-- RECORD EXCERPTS follows --

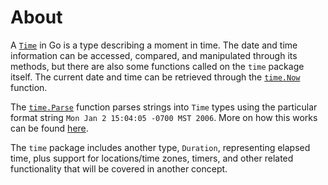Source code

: # About

A [`Time`][time] in Go is a type describing a moment in time. The date and time information can be accessed, compared, and manipulated through its methods, but there are also some functions called on the `time` package itself. The current date and time can be retrieved through the [`time.Now`][now] function.

The [`time.Parse`][parse] function parses strings into `Time` types using the particular format string `Mon Jan 2 15:04:05 -0700 MST 2006`. More on how this works can be found [here][article].

The `time` package includes another type, `Duration`, representing elapsed time, plus support for locations/time zones, timers, and other related functionality that will be covered in another concept.

[time]: https://golang.org/pkg/time/#Time
[now]: https://golang.org/pkg/time/#Now
[parse]: https://golang.org/pkg/time/#Parse
[article]: https://www.pauladamsmith.com/blog/2011/05/go_time.html
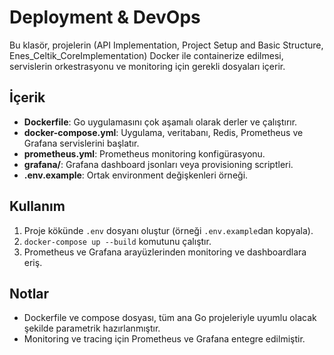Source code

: # Deployment & DevOps

Bu klasör, projelerin (API Implementation, Project Setup and Basic Structure, Enes_Celtik_CoreImplementation) Docker ile containerize edilmesi, servislerin orkestrasyonu ve monitoring için gerekli dosyaları içerir.

## İçerik
- **Dockerfile**: Go uygulamasını çok aşamalı olarak derler ve çalıştırır.
- **docker-compose.yml**: Uygulama, veritabanı, Redis, Prometheus ve Grafana servislerini başlatır.
- **prometheus.yml**: Prometheus monitoring konfigürasyonu.
- **grafana/**: Grafana dashboard jsonları veya provisioning scriptleri.
- **.env.example**: Ortak environment değişkenleri örneği.

## Kullanım
1. Proje kökünde `.env` dosyanı oluştur (örneği `.env.example`dan kopyala).
2. `docker-compose up --build` komutunu çalıştır.
3. Prometheus ve Grafana arayüzlerinden monitoring ve dashboardlara eriş.

## Notlar
- Dockerfile ve compose dosyası, tüm ana Go projeleriyle uyumlu olacak şekilde parametrik hazırlanmıştır.
- Monitoring ve tracing için Prometheus ve Grafana entegre edilmiştir.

-- RECORD EXCERPTS concluded --

**YOUR GOAL**
Every line above has to be output exactly; the pictures must be dropped.

**RESPONSE AREA**
Source code

: # About

A [`Time`][time] in Go is a type describing a moment in time. The date and time information can be accessed, compared, and manipulated through its methods, but there are also some functions called on the `time` package itself. The current date and time can be retrieved through the [`time.Now`][now] function.

The [`time.Parse`][parse] function parses strings into `Time` types using the particular format string `Mon Jan 2 15:04:05 -0700 MST 2006`. More on how this works can be found [here][article].

The `time` package includes another type, `Duration`, representing elapsed time, plus support for locations/time zones, timers, and other related functionality that will be covered in another concept.

[time]: https://golang.org/pkg/time/#Time
[now]: https://golang.org/pkg/time/#Now
[parse]: https://golang.org/pkg/time/#Parse
[article]: https://www.pauladamsmith.com/blog/2011/05/go_time.html
Source code

: # Deployment & DevOps

Bu klasör, projelerin (API Implementation, Project Setup and Basic Structure, Enes_Celtik_CoreImplementation) Docker ile containerize edilmesi, servislerin orkestrasyonu ve monitoring için gerekli dosyaları içerir.

## İçerik
- **Dockerfile**: Go uygulamasını çok aşamalı olarak derler ve çalıştırır.
- **docker-compose.yml**: Uygulama, veritabanı, Redis, Prometheus ve Grafana servislerini başlatır.
- **prometheus.yml**: Prometheus monitoring konfigürasyonu.
- **grafana/**: Grafana dashboard jsonları veya provisioning scriptleri.
- **.env.example**: Ortak environment değişkenleri örneği.

## Kullanım
1. Proje kökünde `.env` dosyanı oluştur (örneği `.env.example`dan kopyala).
2. `docker-compose up --build` komutunu çalıştır.
3. Prometheus ve Grafana arayüzlerinden monitoring ve dashboardlara eriş.

## Notlar
- Dockerfile ve compose dosyası, tüm ana Go projeleriyle uyumlu olacak şekilde parametrik hazırlanmıştır.
- Monitoring ve tracing için Prometheus ve Grafana entegre edilmiştir.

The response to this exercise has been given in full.